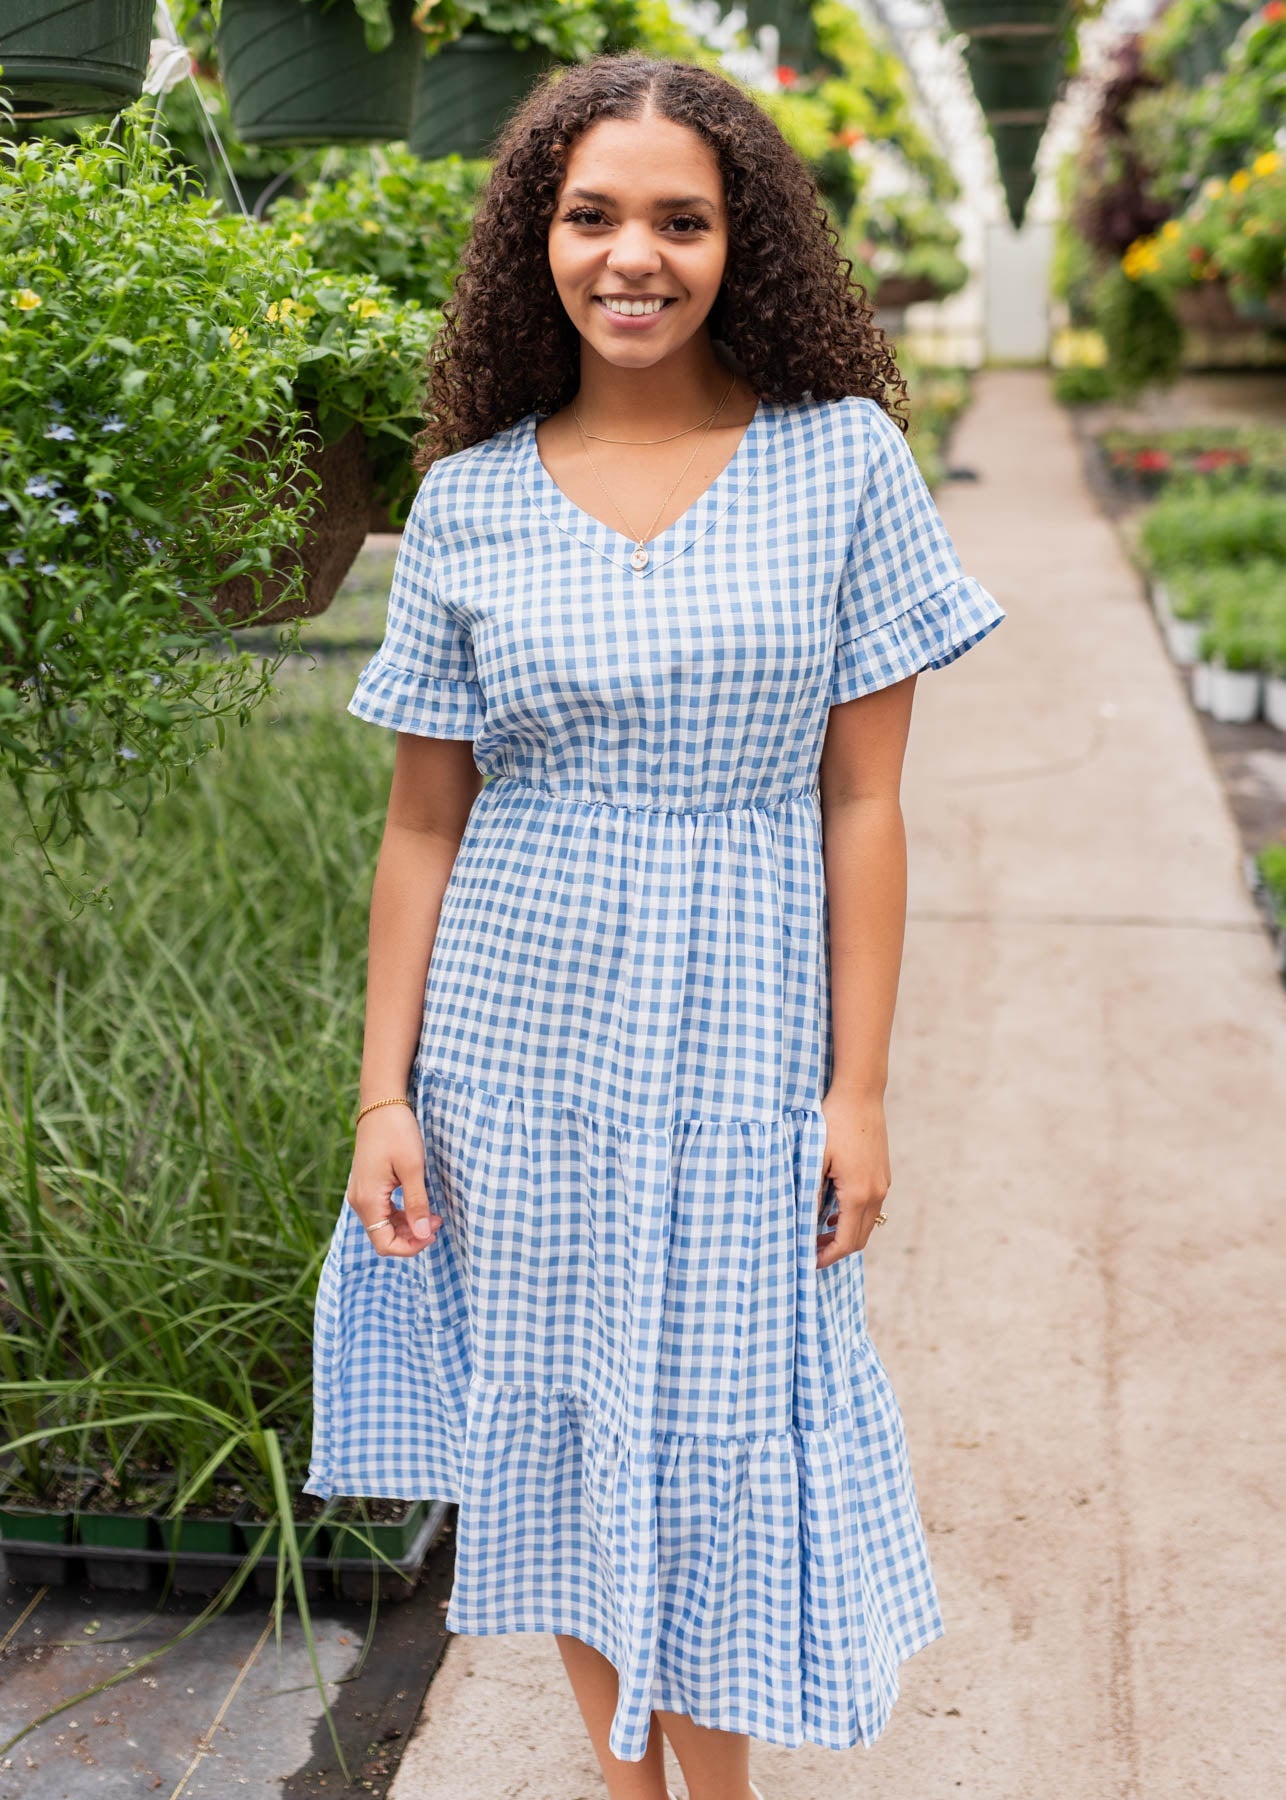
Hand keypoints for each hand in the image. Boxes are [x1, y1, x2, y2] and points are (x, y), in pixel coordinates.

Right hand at [346, 1105, 441, 1257]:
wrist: (381, 1104)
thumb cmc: (397, 1132)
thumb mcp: (413, 1169)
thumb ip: (417, 1204)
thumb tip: (423, 1235)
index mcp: (367, 1200)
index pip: (384, 1244)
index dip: (410, 1247)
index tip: (433, 1233)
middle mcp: (359, 1201)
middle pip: (383, 1237)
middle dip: (411, 1236)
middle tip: (437, 1221)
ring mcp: (360, 1193)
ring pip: (383, 1225)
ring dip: (407, 1226)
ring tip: (432, 1214)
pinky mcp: (366, 1186)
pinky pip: (382, 1211)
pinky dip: (400, 1214)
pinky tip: (418, 1204)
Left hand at [815, 1088, 890, 1268]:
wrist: (860, 1095)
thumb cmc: (833, 1123)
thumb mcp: (814, 1159)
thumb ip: (811, 1193)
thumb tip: (803, 1222)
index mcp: (859, 1194)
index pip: (847, 1241)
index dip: (828, 1256)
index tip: (810, 1261)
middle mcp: (877, 1193)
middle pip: (860, 1238)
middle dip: (837, 1248)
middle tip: (811, 1249)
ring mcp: (883, 1183)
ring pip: (868, 1223)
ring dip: (846, 1232)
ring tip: (819, 1231)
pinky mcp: (883, 1174)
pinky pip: (871, 1206)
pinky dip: (854, 1216)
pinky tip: (834, 1210)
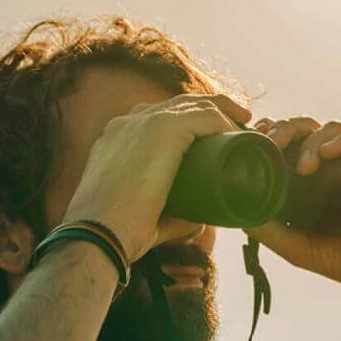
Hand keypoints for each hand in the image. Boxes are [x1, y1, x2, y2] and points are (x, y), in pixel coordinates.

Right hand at [61, 92, 251, 260]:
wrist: (95, 236)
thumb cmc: (114, 235)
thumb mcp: (143, 216)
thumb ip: (172, 216)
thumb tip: (199, 218)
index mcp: (116, 139)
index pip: (157, 117)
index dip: (188, 122)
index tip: (211, 137)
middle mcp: (127, 123)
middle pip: (178, 103)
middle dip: (209, 109)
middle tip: (237, 124)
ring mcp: (143, 122)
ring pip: (194, 104)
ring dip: (223, 112)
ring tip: (245, 125)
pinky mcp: (161, 129)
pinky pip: (205, 116)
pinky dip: (225, 123)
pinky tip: (241, 134)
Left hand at [247, 117, 340, 311]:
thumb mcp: (299, 248)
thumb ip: (268, 230)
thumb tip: (235, 210)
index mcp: (322, 176)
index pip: (294, 141)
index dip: (274, 134)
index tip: (256, 140)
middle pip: (313, 129)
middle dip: (288, 129)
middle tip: (272, 142)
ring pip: (340, 130)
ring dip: (316, 140)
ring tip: (304, 165)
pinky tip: (333, 150)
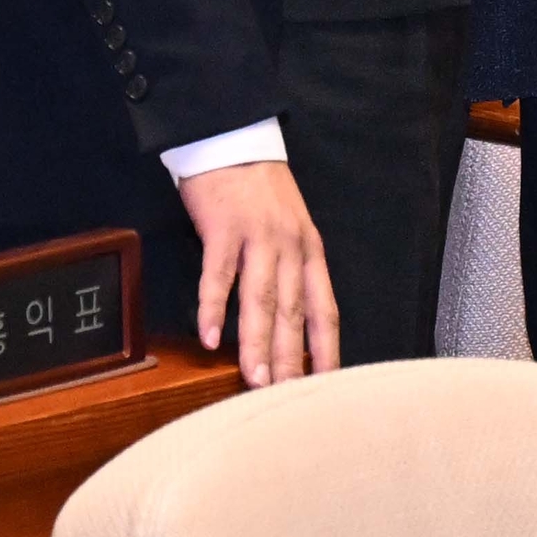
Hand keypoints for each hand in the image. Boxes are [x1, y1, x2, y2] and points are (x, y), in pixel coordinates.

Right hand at [181, 158, 339, 387]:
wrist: (234, 140)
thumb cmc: (260, 190)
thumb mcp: (290, 228)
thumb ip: (292, 271)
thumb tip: (289, 323)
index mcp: (310, 251)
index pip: (325, 308)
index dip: (326, 348)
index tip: (326, 385)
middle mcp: (291, 247)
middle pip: (294, 311)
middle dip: (291, 358)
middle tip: (285, 396)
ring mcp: (258, 237)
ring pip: (261, 299)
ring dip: (257, 343)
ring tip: (254, 379)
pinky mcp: (225, 228)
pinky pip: (219, 274)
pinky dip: (214, 307)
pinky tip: (210, 337)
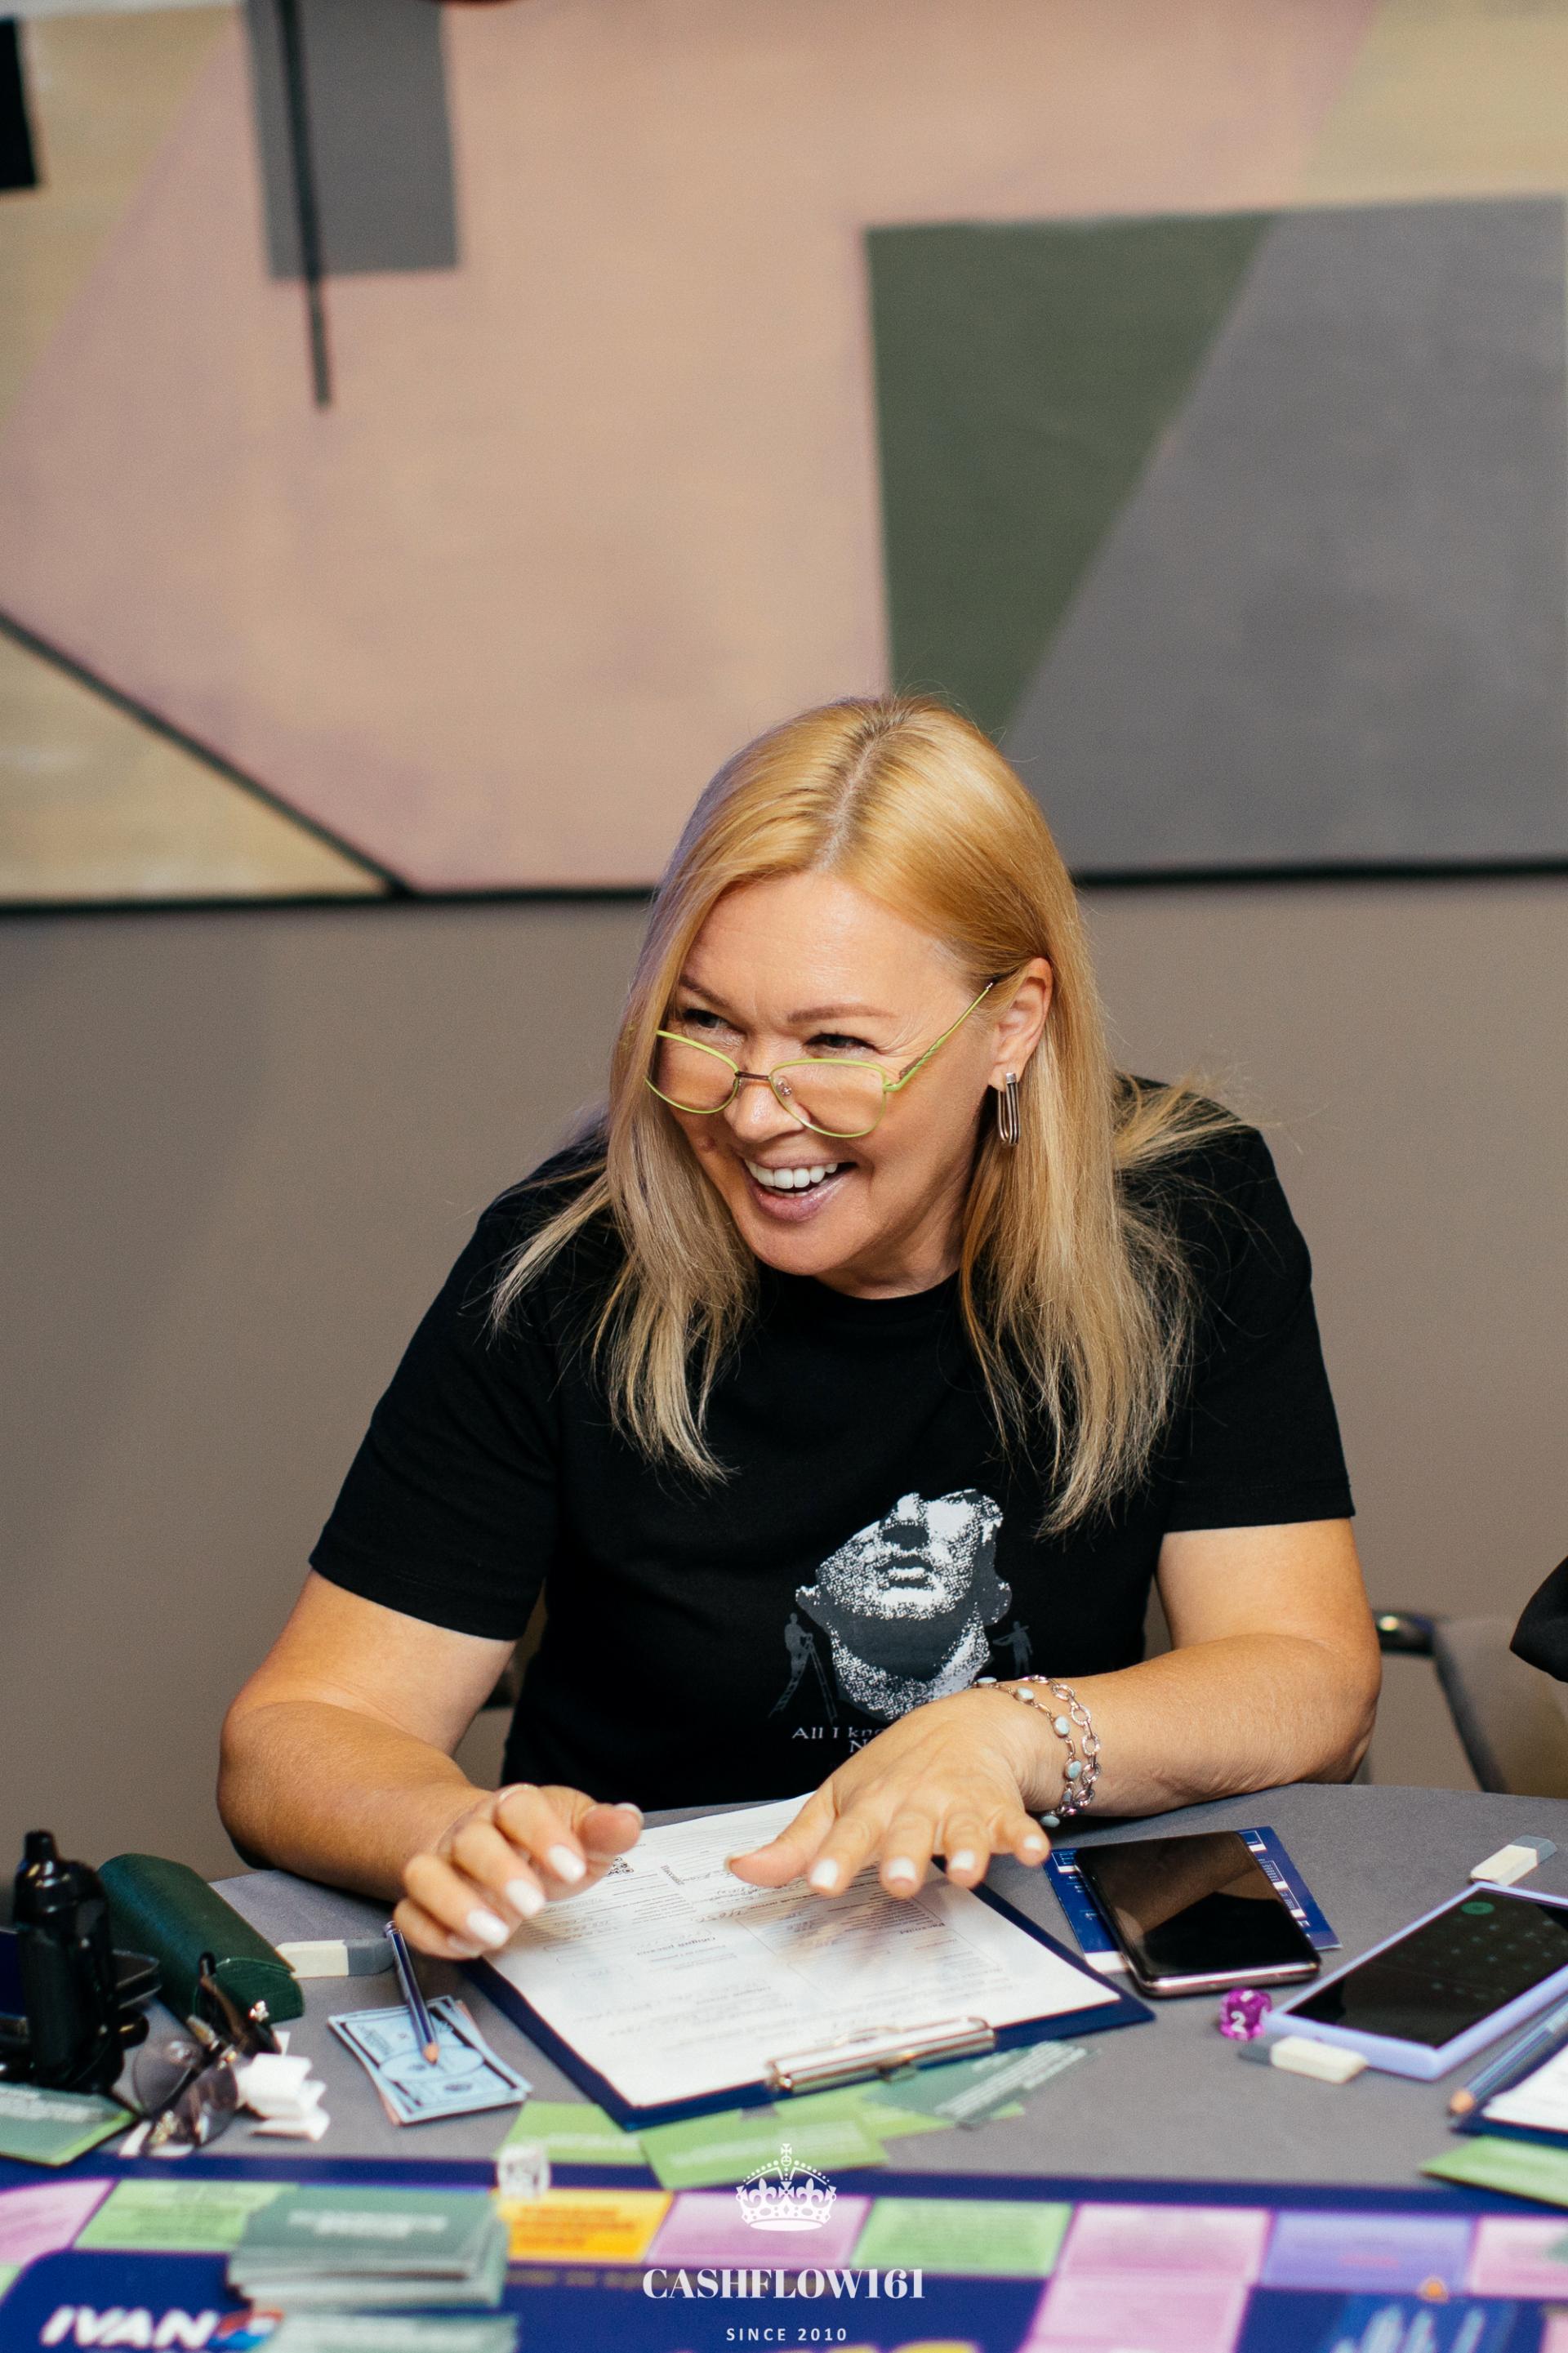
---
Retype every entry exactly as written. Leave the pictures out.

Hand keypoints for each hand in the image. Boxes are [x1, y1, x2, y2] and points are (x, y), in pixel coordinates.

Right hand at [346, 1105, 441, 1257]:
wrist: (381, 1104)
thumb cmc: (397, 1132)
thumb mcp: (413, 1169)
thumb ip: (417, 1204)
thumb tip: (423, 1235)
index mcp: (367, 1200)
index pip: (384, 1244)
index dip: (410, 1247)
index tip: (433, 1233)
middle mcp: (359, 1201)
middle pip: (383, 1237)
middle dip: (411, 1236)
middle tip: (437, 1221)
ring mcp: (360, 1193)
ring pip: (383, 1225)
ring dip: (407, 1226)
ring tip: (432, 1214)
pinky mcp: (366, 1186)
pinky pip: (382, 1211)
pinky dip: (400, 1214)
pinky tip: (418, 1204)
Left hand at [815, 1088, 890, 1268]:
wrist: (860, 1095)
thumb cmc: (833, 1123)
thumb mcp: (814, 1159)
thumb ip: (811, 1193)
thumb tip: (803, 1222)
index mcp: (859, 1194)
index pip: (847, 1241)
index dip: (828, 1256)
index tip: (810, 1261)
middle mcp: (877, 1193)
middle pip: (860, 1238)
middle dip: (837, 1248)
middle tip: (811, 1249)
ring mcp: (883, 1183)
ring pip: (868, 1223)
ring dip: (846, 1232)
ring tip: (819, 1231)
pinky mcp: (883, 1174)
pinky pip: (871, 1206)
pinky dip: (854, 1216)
pinky tip: (834, 1210)
Hand keypoints for each hand in the image. Boxes are [x1, y1, x2, y2] and points are (x, y), in pixel coordinates.

Right hand at [61, 92, 251, 260]:
wrist: (95, 236)
thumb cmc: (114, 235)
thumb mcp: (143, 216)
thumb ip: (172, 216)
thumb tip: (199, 218)
index mcp: (116, 139)
index pip: (157, 117)
index dip: (188, 122)
index tip: (211, 137)
middle mcp: (127, 123)
middle pip: (178, 103)
middle dip: (209, 109)
middle tip: (237, 124)
ring mcp: (143, 122)
ring pip: (194, 104)
ring dip: (223, 112)
ring tip: (245, 125)
pinky mcp: (161, 129)
pinky pip: (205, 116)
pinky dip: (225, 123)
pinky tip: (241, 134)
Left hand at [247, 117, 340, 311]:
thumb mcp: (299, 248)
thumb ip: (268, 230)
thumb tip: (235, 210)
index mcp: (322, 176)
index pip: (294, 141)
index dip: (274, 134)
index tip: (256, 140)
middle pip: (313, 129)
middle dip: (288, 129)
middle tip: (272, 142)
ring pip: (340, 130)
ring dip: (316, 140)
ring tip: (304, 165)
pinky tip: (333, 150)
Hand keypoints for each hand in the image. Boxes are [x1, y1, x2, y2] and points are (x, y), in pixel coordinates.

Right hand at [181, 158, 339, 387]:
wrist: (234, 140)
thumb cmc: (260, 190)
thumb mcp: (290, 228)
thumb ip: (292, 271)
thumb tip: (289, 323)
index mcp: (310, 251)
index pip: (325, 308)
index dip: (326, 348)
index tip: (326, 385)
middle mcp: (291, 247)
middle pip: (294, 311)
middle dip: (291, 358)
middle tip: (285, 396)
ring mcp: (258, 237)
ring pip: (261, 299)
ring dip: (257, 343)
ring tip: (254, 379)
pinky mcp: (225, 228)
pinky pip: (219, 274)
pinky dip: (214, 307)
pinky tip: (210, 337)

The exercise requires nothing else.